CIOs will face many uncertainties or “turns” in the coming years, whether caused by geopolitics, economic shifts or digital giants. Turns are a sudden shift from the straightaway, and how an organization deals — or is prepared to deal — with “turns” and disruption will dictate how that organization succeeds in the future.
In 2008, during the last major recession, organizations that saw opportunities where others saw risk were able to accelerate into the turn and come out further ahead. Those that panicked and cut costs, or pulled back investment, fell behind.
Reach your TechQuilibrium
One question remains: How can organizations accelerate in the turns? They must find their TechQuilibirum — the balance point between being a traditional company and being a digital company.
“Digital giants are driving virtually every enterprise to determine their TechQuilibirum, to make a mission critical bet on the balance between traditional and digital,” said Sribar. “Most enterprises are not going to be only one or the other.”
For most organizations, reaching this balance can take up to seven years and the right balance will look different for each industry and for each enterprise. For example, an oil pipeline might not need to be as digital as a bank or retail store.
Organizations can only be as digital as what the market, customers, and society will absorb
The city of Copenhagen found its TechQuilibirum by combining traditional human emergency services with Corti, an artificial intelligence (AI) bot. Corti is able to tell, by the tone of the caller’s voice, if the caller is having a heart attack. By using both humans and technology, Copenhagen reduced the number of undetected cardiac arrests by half.
But how digital should your organization be?
“As CIO, you will partner with your executive team to design a value proposition that drives the right mix of traditional and digital business,” said Sribar. Organizations can only be as digital as what the market, customers, and society will absorb. These forces will push back and define how digital the organization can be in the current environment. Val Sribar, Gartner SVP, Research & Advisory illustrates TechQuilibrium looks like when properly balanced.
TechQuilibrium points will shift
While traditional companies push into digital business, the digital giants are also trying to find their TechQuilibirum and shift into traditional business. For example, Google’s move into automotive or Apple’s credit card. Just as with traditional businesses, the digital giants will push as far as the market will accept.
“As traditional incumbents reach their full digital potential and as digital giants go as far as they can in reinventing traditional markets, the entire market will have reached its TechQuilibirum,” said Sribar. ”At this point, neither industry incumbent nor digital giant has any advantage because of digital technology.

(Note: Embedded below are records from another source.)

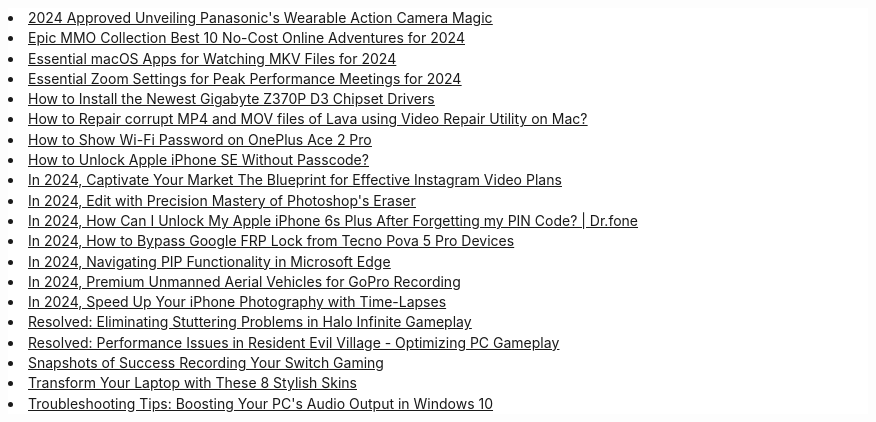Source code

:<li><a href="https://article-tips.techidaily.com/2024-approved-unveiling-panasonics-wearable-action-camera-magic/"><u>2024 Approved  Unveiling Panasonic's Wearable Action Camera Magic</u></a></li>
<li><a href="https://screen-recording.techidaily.com/epic-mmo-collection-best-10-no-cost-online-adventures-for-2024/"><u>Epic MMO Collection  Best 10 No-Cost Online Adventures for 2024</u></a></li>
<li><a href="https://fox-cloud.techidaily.com/essential-macos-apps-for-watching-mkv-files-for-2024/"><u>Essential macOS Apps for Watching MKV Files for 2024</u></a></li>
<li><a href="https://fox-cloud.techidaily.com/essential-zoom-settings-for-peak-performance-meetings-for-2024/"><u>Essential Zoom Settings for Peak Performance Meetings for 2024</u></a></li>
<li><a href="https://hardware-updates.techidaily.com/how-to-install-the-newest-gigabyte-z370p-d3-chipset-drivers/"><u>How to Install the Newest Gigabyte Z370P D3 Chipset Drivers</u></a></li>
<li><a href="https://blog-min.techidaily.com/how-to-repair-corrupt-mp4-and-mov-files-of-lava-using-video-repair-utility-on-mac-by-stellar-video-repair-mobile-video-repair/"><u>How to Repair corrupt MP4 and MOV files of Lava using Video Repair Utility on Mac?</u></a></li>
<li><a href="https://easy-unlock-android.techidaily.com/how-to-show-wi-fi-password-on-oneplus-ace-2-pro-by-drfone-android/"><u>How to Show Wi-Fi Password on OnePlus Ace 2 Pro</u></a></li>
<li><a href="https://ios-unlock.techidaily.com/how-to-unlock-apple-iphone-se-without-passcode-by-drfone-ios/"><u>How to Unlock Apple iPhone SE Without Passcode?</u></a></li>
<li><a href="https://instagram-video-recordings.techidaily.com/in-2024-captivate-your-market-the-blueprint-for-effective-instagram-video-plans/"><u>In 2024, Captivate Your Market  The Blueprint for Effective Instagram Video Plans</u></a></li>
<li><a href="https://fox-cloud.techidaily.com/in-2024-edit-with-precision-mastery-of-photoshops-eraser/"><u>In 2024, Edit with Precision  Mastery of Photoshop's Eraser</u></a></li>
<li><a href="https://iphone-unlock.techidaily.com/in-2024-how-can-i-unlock-my-apple-iphone-6s-plus-after-forgetting-my-pin-code-drfone-by-drfone-ios/"><u>In 2024, How Can I Unlock My Apple iPhone 6s Plus After Forgetting my PIN Code? | Dr.fone</u></a></li>
<li><a href="https://bypass-frp.techidaily.com/in-2024-how-to-bypass-google-frp-lock-from-tecno-pova-5-pro-devices-by-drfone-android/"><u>In 2024, How to Bypass Google FRP Lock from Tecno Pova 5 Pro Devices</u></a></li>
<li><a href="https://fox-cloud.techidaily.com/in-2024-navigating-pip-functionality-in-microsoft-edge/"><u>In 2024, Navigating PIP Functionality in Microsoft Edge</u></a></li>
<li><a href="https://fox-cloud.techidaily.com/in-2024-premium-unmanned-aerial-vehicles-for-gopro-recording/"><u>In 2024, Premium Unmanned Aerial Vehicles for GoPro Recording</u></a></li>
<li><a href="https://fox-cloud.techidaily.com/in-2024-speed-up-your-iphone-photography-with-time-lapses/"><u>In 2024, Speed Up Your iPhone Photography with Time-Lapses</u></a></li>
<li><a href="https://win-answers.techidaily.com/resolved-eliminating-stuttering-problems-in-halo-infinite-gameplay/"><u>Resolved: Eliminating Stuttering Problems in Halo Infinite Gameplay</u></a></li>
<li><a href="https://program-issues.techidaily.com/resolved-performance-issues-in-resident-evil-village-optimizing-pc-gameplay/"><u>Resolved: Performance Issues in Resident Evil Village - Optimizing PC Gameplay</u></a></li>
<li><a href="https://screen-recording.techidaily.com/snapshots-of-success-recording-your-switch-gaming/"><u>Snapshots of Success  Recording Your Switch Gaming</u></a></li>
<li><a href="https://fox-cloud.techidaily.com/transform-your-laptop-with-these-8-stylish-skins/"><u>Transform Your Laptop with These 8 Stylish Skins</u></a></li>
<li><a href="https://sound-issues.techidaily.com/troubleshooting-tips-boosting-your-pcs-audio-output-in-windows-10/"><u>Troubleshooting Tips: Boosting Your PC's Audio Output in Windows 10</u></a></li>
</ul></div>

In the digital society, the distinction between traditional and technology company will eventually disappear.”
But reaching a TechQuilibirum isn’t just about the organization’s outside value proposition, it’s also a focus on digitalizing internal processes, operations and the workplace. For example, the aforementioned oil pipeline can digitalize maintenance, repair, operations, workplace and processes.
Internally, it is not the market that limits digitalization, but rather the ROI and culture of an organization.
“Your ultimate digital business strategy is about how quickly and how far you’ll digitalize your internal operations and your external value proposition,” said Sribar.